A. Une critique de vie monastique
  • Aucune mention à la religion, à la prière, ni même à Dieu (quoique... « thelema en grec signifie « volonté, désir, pulsion », mais dans l'évangile selon St Mathieu, que Rabelais connaît parfaitement, il signifie « volonté de Dieu »...).
  • Mixité qui aboutit aux mariages (contre le vœu de chasteté des moines)
  • Contrairement à la vie des moines, rythmée par les contraintes horaires, ici, aucun impératif : répétition du subordonnant temporel dans :« quand bon leur semblait » l.3, « quand le désir leur en venait » l.4.
  • Critique des règles strictes et dénuées de sens des monastères (parodie des règles monastiques à travers la règle : « Fais ce que tu voudras » // règle édictée par Saint Augustin, le Père du Christianisme occidental : « Aime (sous-entendu Dieu) et fais ce que tu voudras ») = contre le vœu d'obéissance que font les moines.
  • Possibilité de sortir du monastère, comme si le monastère n'était qu'une étape dans la vie des jeunes nobles : emploi du temporel « quand » et non pas de l'hypothétique « si » (« quand le temps était venu » ) + quasi oxymore à cette époque :« quitter l'abbaye » avec la bénédiction des parents (« à la demande de ses parents »)

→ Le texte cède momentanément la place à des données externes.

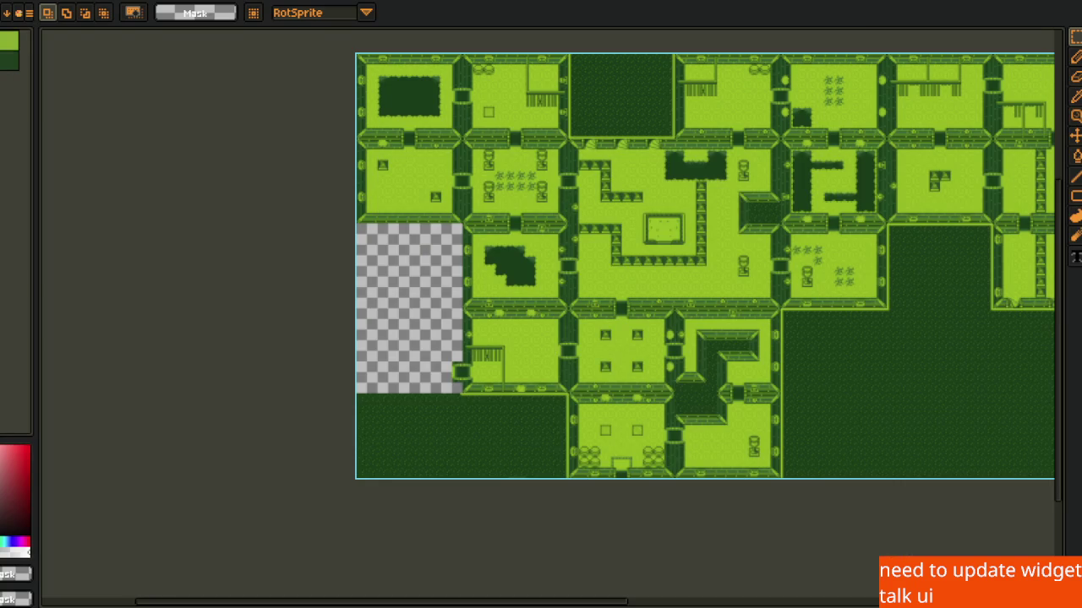
Sketch black letters A and B with the Pencil on the empty transparent area.
scroll(400, 324, up, 5)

  • Plutôt qu'une parodie religieuse, c'est surtout une parodie des monastères et de la vie monastique. Rabelais reste résolument attaché à Dieu, et cette abbaye de Thélème semble être un idéal d'abbaye augustinienne (autrement dit... du protestantisme?).
B. importance de l'éducation, de l'esprit, de la culture
  • l'éducation et la culture de l'esprit amènent les hommes à s'améliorer moralement : l.26 à 35 : énumération « lire, écrire, chanter, jouer d'un instrument de musique, parler cinq ou six langues, etc. » // quantité de savoirs que Gargantua entend faire délivrer à son fils (cf. la lettre de Gargantua)
  • énumération de verbes d'action : aucune paresse, l'homme est naturellement poussé à l'activité lorsqu'il est en groupe (« louable émulation »).
  • le corps n'est pas en reste, comme on le sait : amusements aux champs, chasse, hommes « habiles à pied et à cheval » + sachant manier les armes ; femmes « adroites de leurs mains » et « habiles ».
  • Les savoirs disciplinaires et artistiques sont mélangés dans une même énumération, donnant autant de poids aux uns qu’aux autres.
  • Tous les individus sans exception sont concernés par cette éducation : double négation « personne » + « ne sut » = insiste sur la généralité de cette éducation.
C. foi en la nature humaine
  • caractère inné du Bien chez l'homme : adverbe « naturellement » qui prouve que la vertu est naturelle.
  • Efficacité de bonheur chez l'homme puisqu'il conduit à la vertu : antithèse « les pousse à la vertu et les éloigne du vice » l.11-12
  • Entre le Bien et le Mal, l'homme tend naturellement à choisir le Bien ; sous la contrainte et le joug, il cherchera à se libérer (mais pas à faire le mal) : CL lexical de l’asservissement : « écrasés », « asservis », « sujétion », « contrainte », « servitude ».
  • Egalité en droit des hommes et des femmes : nul supériorité de l'un sur l'autre. Idéal d'égalité entre les hommes ?
  • Plus curieux : l'idéal éducatif de Ponocrates n'est pas tout à fait respecté dans cette abbaye : pas d'heure de levé, pas de précepteur, pas de gavage disciplinaire… soit l'éducation des jeunes gens est déjà faite, soit Rabelais nous délivre une leçon de humaine (et non pas une leçon pour les géants) : faire confiance à l'homme, à l'enfant, qui n'a finalement pas besoin d'un horaire strict et d'un précepteur dominant pour apprendre la vertu. Seule la liberté est garante de cet apprentissage : « fais ce que tu veux ».